I have been interested in ‘anthropogenic global warming’ for several years, and one aspect of it that fascinates me, if only because I am a writer, is the verbal jousting that goes on in public arguments, and in particular on the blogs. Those who support the orthodoxy have the upper hand, as the orthodox generally do. They see sceptics and dissenters not simply as the enemy, but as rather less intelligent than themselves, and to be put down for both reasons.
They do so by dismissing any objection or alternative offered by the dissenter, not by showing that it is wrong, for good reasons that are displayed, but by undermining the ground on which the dissenter stands. None of this is peculiar to ‘climate change’ – you can see its equivalent in any debate or dispute where the orthodox confront dissenters, like economics, or religion, or foreign affairs.
But since I am a sort of sceptic in this field, and have seen a lot of the debate, I thought it might be fun to set out the dismissals, and how a dissenter might respond to each of them. Here we go.
(1) ‘You’re not a climate scientist (so what would you know?) …’ There are two possible retorts here. The first makes the point that climate science is a new field, and those with any seniority in it have come from another discipline. In the second, you agree that you are not a climate scientist, but point out that neither is Ms Gillard, nor any other member of the present Federal Government or Parliament. Yet both Government and Parliament are obliged to come to a decision on ‘climate change’, and to do that MPs and Senators have to read, think and ask questions. And we the citizens have to be able to judge whether or not they have done so well, so we too have to read, think, ask questions and make our own minds up. Was the carbon tax necessary? Will it have any effect on global emissions? We have to be able to decide on such questions at election time.
(2) ‘Don’t you realise that 97 per cent of all climate scientists agree about AGW?’ This challenge has a number of siblings, like the ‘thousands of scientists’ who are said to have worked on the various IPCC reports, or other large numbers or proportions of those published in the field who agree about AGW. If you follow the references up, these numbers and proportions just evaporate. The 97 per cent figure turns out to be 75 of 77 people, while the thousands writing the IPCC reports turn out to be a modest score or so (yes, there are thousands of references in the IPCC reports, but that is a different matter).

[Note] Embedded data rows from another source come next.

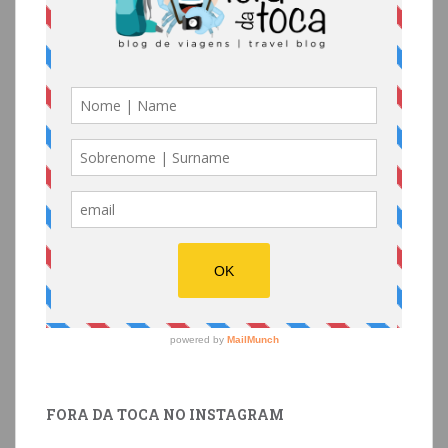
FORA DA TOCA NO INSTAGRAM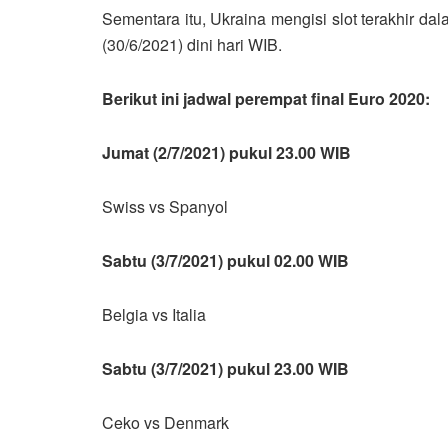
Sementara itu, Ukraina mengisi slot terakhir d
(30/6/2021) dini hari WIB.
Berikut ini jadwal perempat final Euro 2020:
Jumat (2/7/2021) pukul 23.00 WIB
Swiss vs Spanyol
Sabtu (3/7/2021) pukul 02.00 WIB
Belgia vs Italia
Sabtu (3/7/2021) pukul 23.00 WIB
Ceko vs Denmark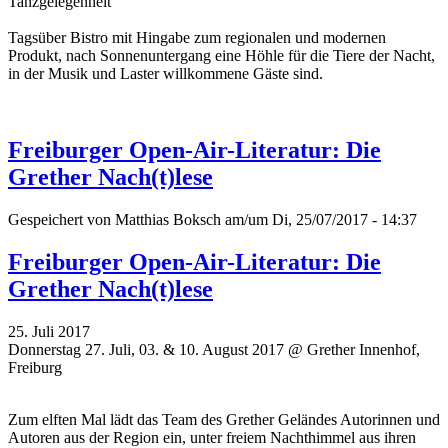
Tanzgelegenheit
Tagsüber Bistro mit Hingabe zum regionalen und modernen
Produkt, nach Sonnenuntergang eine Höhle für die Tiere der Nacht,
in der Musik und Laster willkommene Gäste sind.
Freiburger Open-Air-Literatur: Die
Grether Nach(t)lese
Gespeichert von
Matthias Boksch
am/um Di, 25/07/2017 - 14:37
Freiburger Open-Air-Literatur: Die
Grether Nach(t)lese
25. Juli 2017
Donnerstag 27. Juli, 03. & 10. August 2017 @ Grether Innenhof,
Freiburg
Zum elften Mal lädt das Team des Grether Geländes Autorinnen und
Autoren aus der Region ein, unter freiem Nachthimmel aus ihren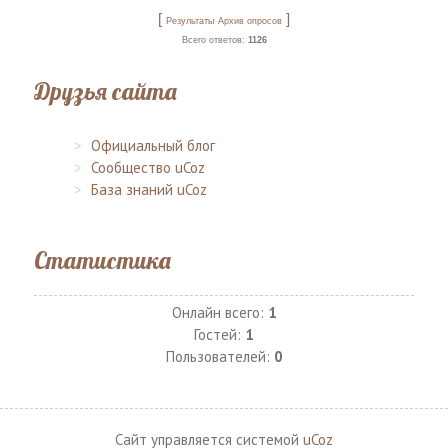
[
]
Результаты
Архив опросов
Всего ответов:
1126
Друзья сайта
Официальный блог
Сообщество uCoz
База знаний uCoz
Статистика
Онлайн всего:
1
Гостей:
1
Пользователей:
0
Сайт управляется системой
uCoz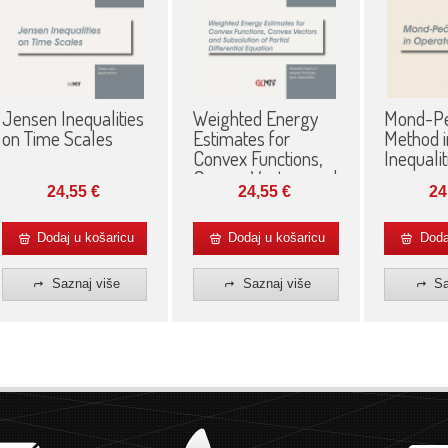
Jensen Inequalities
Weighted Energy
Mond-Pe
on Time Scales
Estimates for
Method i
Convex Functions,
Inequalit
Convex Vectors and
24,55
€
24,55
€
24
Subsolution of
Partial Differential
Equation
Dodaj u košaricu
Dodaj u košaricu
Dodaj
Saznaj više
Saznaj više
Sa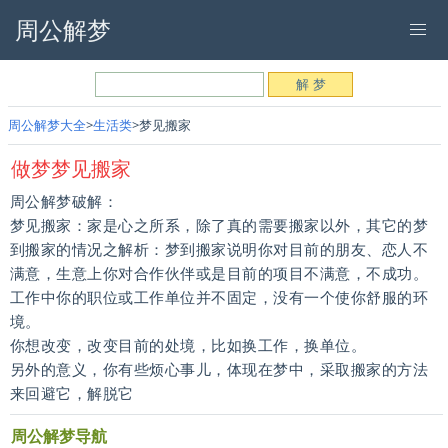
周公解梦
周公解梦大全
生活类
梦见搬家
做梦梦见搬家
周公解梦破解：
梦见搬家：家是心之所系，除了真的需要搬家以外，其它的梦
到搬家的情况之解析：梦到搬家说明你对目前的朋友、恋人不
满意，生意上你对合作伙伴或是目前的项目不满意，不成功。
工作中你的职位或工作单位并不固定，没有一个使你舒服的环
境。
你想改变，改变目前的处境，比如换工作，换单位。
另外的意义，你有些烦心事儿，体现在梦中，采取搬家的方法
来回避它，解脱它
周公解梦导航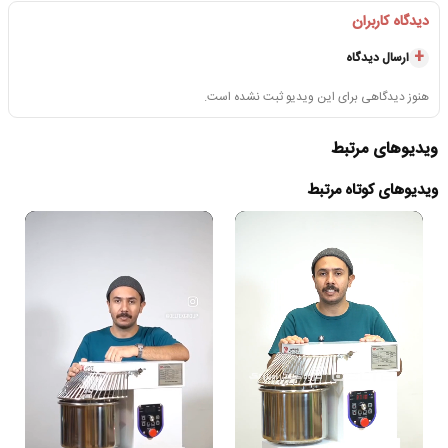
دیدگاه کاربران
ارسال دیدگاه
هنوز دیدگاهی برای این ویدیو ثبت نشده است.
ویدیوهای مرتبط
ویدیوهای کوتاه مرتبط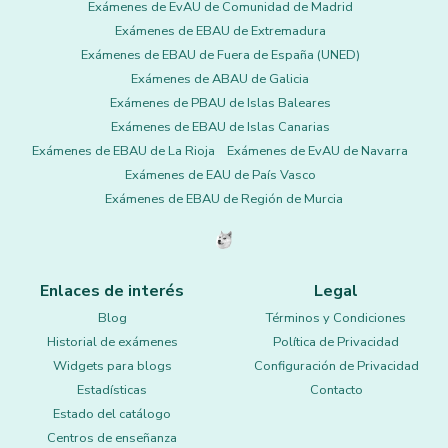
Exámenes de EvAU de Comunidad de Madrid
Exámenes de EBAU de Extremadura
Exámenes de EBAU de Fuera de España (UNED)
Exámenes de ABAU de Galicia
Exámenes de PBAU de Islas Baleares
Exámenes de EBAU de Islas Canarias
Exámenes de EBAU de La Rioja
Exámenes de EvAU de Navarra
Exámenes de EAU de País Vasco
Exámenes de EBAU de Región de Murcia
Enlaces de interés
Legal
Blog
Términos y Condiciones
Historial de exámenes
Política de Privacidad
Widgets para blogs
Configuración de Privacidad
Estadísticas
Contacto
Estado del catálogo
Centros de enseñanza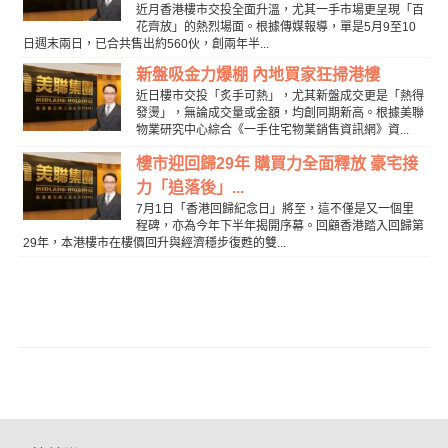
近月香港樓市交投全面升溫，尤其一手市場更呈現「百
花齊放」的熱烈場面。根據傳媒報導，單是5月9至10
日週末兩日，已合共售出約560伙，創兩年半...
新盤吸金力爆棚 內地買家狂掃港樓
近日樓市交投「炙手可熱」，尤其新盤成交更是「熱得
發燙」，無論成交量或金額，均創同期新高。根據美聯
物業研究中心綜合《一手住宅物業銷售資訊網》資...
樓市迎回歸29年 購買力全面釋放 豪宅接
力「追落後」...
7月1日「香港回歸紀念日」將至，這不僅是又一個里
程碑，亦為今年下半年揭開序幕。回顧香港踏入回歸第
29年，本港樓市在樓價回升與經濟穩步復甦的雙...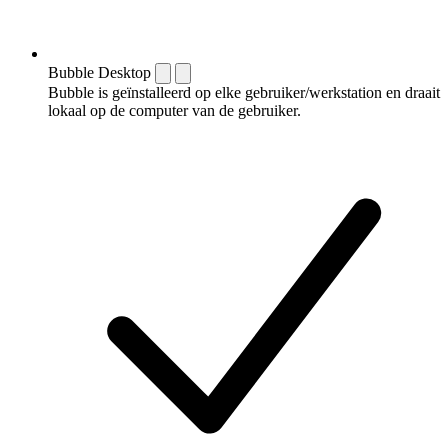
Bubble Desktop
Bubble is geïnstalleerd op elke gebruiker/werkstation en draait
lokaal op de computer van de gebruiker.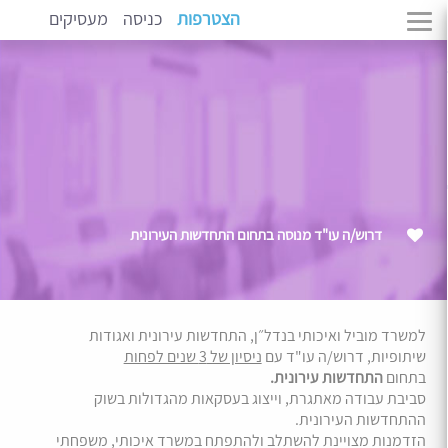
הצטרפות
כניסה
מעסיקים
דרוש/ה עו"ד מנוסה בתחום התחדשות העירונית
למשרד מוביל ואיכותי בנדל״ן, התחדשות עירונית ואגודות
שיתופיות, דרוש/ה עו"ד עם
ניסיון של 3 שנים לפחות
בתחום
התחדשות עירונית.
סביבת עבודה מאתגרת, וייצוג בעסקאות מהגדולות בשוק
ההתחדשות העירונית.
הזדמנות מצויינת להשתלב ולהתפתח במשרד איכותי, משפחתי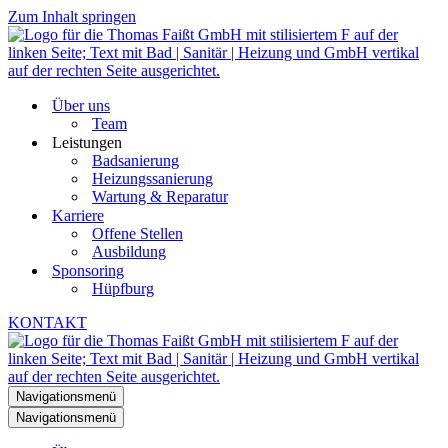
Zum Inhalt springen
Über uns
Team
Leistungen
Badsanierung
Heizungssanierung
Wartung & Reparatur
Karriere
Offene Stellen
Ausbildung
Sponsoring
Hüpfburg
KONTAKT
Navigationsmenü
Navigationsmenü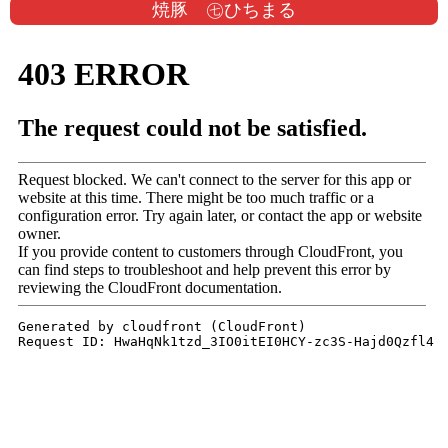
焼豚 ㊆ひちまる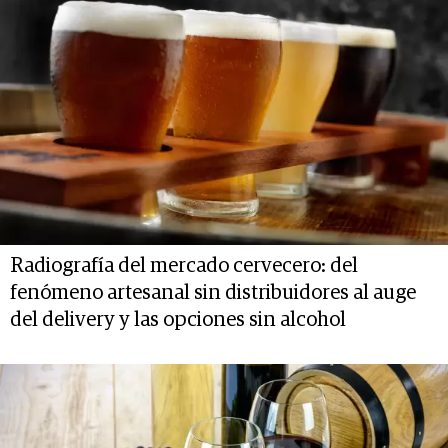
Radiografía del mercado cervecero: del
fenómeno artesanal sin distribuidores al auge
del delivery y las opciones sin alcohol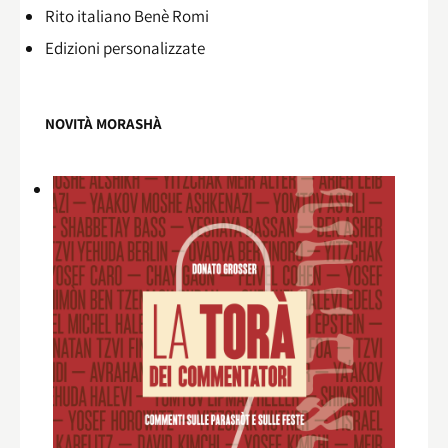
Rito italiano Benè Romi​
Edizioni personalizzate
NOVITÀ MORASHÀ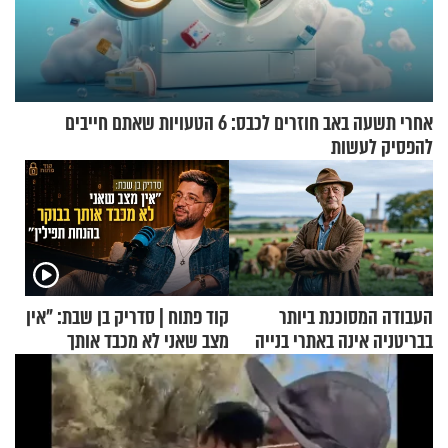
אחרי תשעה באב חוזרים לכבס: 6 הטעויות שאתם חייבים
להפסיק לעשות
העבודה המסוכנת ביותר
קוד פתוח | סדריק בן שבת: "אין
בבריטניה אינה באתרי בנייה
מצב שאני לא מכבד אותך
אלא דווקא בשדות
בבוקר בהנחת תפילין"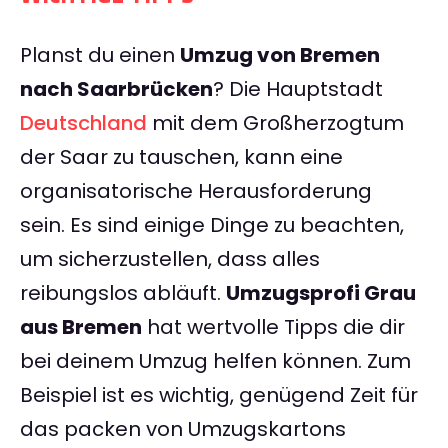
Planst du einen
Umzug von Bremen
nach Saarbrücken
? Die Hauptstadt
Deutschland
mit dem Großherzogtum
der Saar zu tauschen, kann eine
organisatorische Herausforderung
sein. Es sind einige Dinge zu beachten,
um sicherzustellen, dass alles
reibungslos abläuft.
Umzugsprofi Grau
aus Bremen
hat wertvolle Tipps die dir
bei deinem Umzug helfen können. Zum
Beispiel ist es wichtig, genügend Zeit für
das packen von Umzugskartons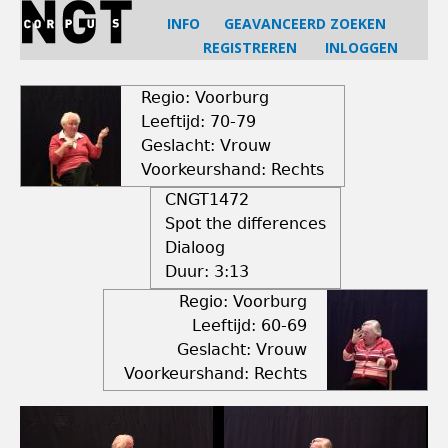
Jump
INFO
GEAVANCEERD ZOEKEN
to
REGISTREREN
INLOGGEN
navigation
Back
to
Regio: Voorburg
top
Leeftijd: 70-79
Geslacht: Vrouw
Voorkeurshand: Rechts
CNGT1472
Spot the differences
Dialoog
Duur:
3:13
Regio: Voorburg
Leeftijd: 60-69
Geslacht: Vrouw
Voorkeurshand: Rechts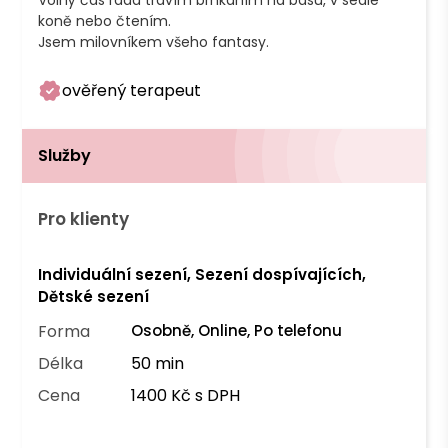
Volný čas ráda trávím brnkáním na basu, v sedle 
koně nebo čtením. 

Jsem milovníkem všeho fantasy.  
ověřený terapeut
Služby
Pro klienty
Individuální sezení, Sezení dospívajících,
Dětské sezení
Forma
Osobně, Online, Po telefonu
Délka
50 min
Cena
1400 Kč s DPH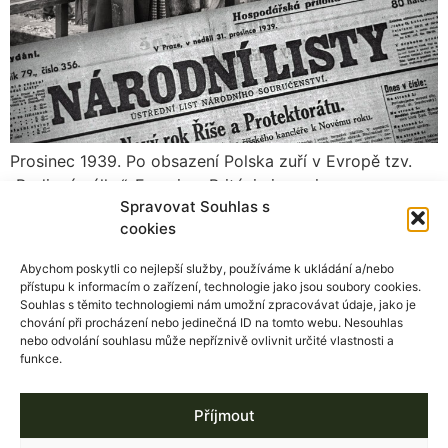
Prosinec 1939. Po obsazení Polska zuří v Evropě tzv.
„Podivná válka“, Francie a Británie jsou sice s
Spravovat Souhlas s
Německem ve válečném stavu, boje však ještě
cookies
nevypukly.
Abychom poskytli co nejlepší služby, používáme k ukládání a/nebo
přístupu k informacím o zařízení, technologie jako jsou soubory cookies.
Souhlas s těmito technologiemi nám umožní zpracovávat údaje, jako je
chování při procházení nebo jedinečná ID na tomto webu. Nesouhlas
nebo odvolání souhlasu může nepříznivě ovlivnit určité vlastnosti a
t: +420 777 152 052
© Stanislav Čihák
funkce.
Všechny zde vystavené
e-mail:
stanislav.cihak@gmail.com
fotografie jsou autorským
Příjmout
dílem. Můžete je využít pro
nekomerční účely s uvedením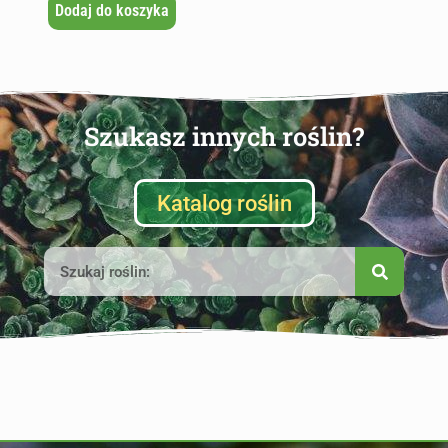
Dodaj do koszyka
Szukasz innych roślin?
Katalog roślin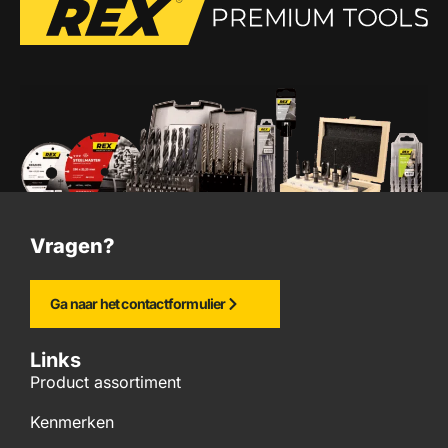
Vragen?
Ga naar het contactformulier
Links
Product assortiment
Kenmerken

(3) ‘But all the scientific bodies agree about AGW!’ It is true that the executives of many scientific organisations around the world have issued statements warning of the rise of AGW and calling for action, but it is also true that none of these statements has been endorsed by the membership, and that in some cases these statements have caused unrest within the organisations and resignations by prominent members. I would add that these statements seem political to me, rather than scientific. But you would need to read them yourself, and come to a view.
(4) ‘We must observe the Precautionary Principle!’ The Precautionary Principle is a version of Pascal’s Wager, and has no more force. It states that being unsure is no reason for not acting. ‘Better safe than sorry’ is a proverbial version, while ‘first do no harm’ is the medical one. But it cuts both ways: since it is clear that the science surrounding AGW is not certain (and when is science ever ‘certain’?) are we right to reduce our own standard of living, and condemn poor societies to further decades of poverty? There’s a considerable degree of harm there, and that’s what a global carbon tax would achieve.
(5) ”I care a great deal about the future for my grandchildren! (and you, by contrast, are a selfish slob)’. If this argument is produced you are doing well. The person offering it is not able to argue with you, but has gone to the high moral ground for safety. Even weaker versions of this dismissal are to claim that you must also be a ‘creationist’, or someone who doesn’t think that smoking causes lung cancer. Incidentally, never buy into either argument, even though you know that many smokers do not die of lung cancer or related diseases. It’s a side-track, and you can’t win.
(6) ‘Have you seen So-and-So’s paper that debunks/disproves/throws cold water on (whatever point you were making)?’ The orthodox usually rest on the last IPCC Assessment Report, but from time to time a new paper will come out that appears to buttress it. If you don’t know the new paper the safest course is to say so. If you have read in the area, you could summon up the papers that point the other way. Usually you will be told that those papers are not taken seriously, or were dismissed by the IPCC last time, or were published in inferior journals. Your best course is to nod, but express caution – the last word on this subject has not been said…
Global warming and climate change are subjects made for argument. I hope that by reading the above you will be better prepared for next occasion one arises.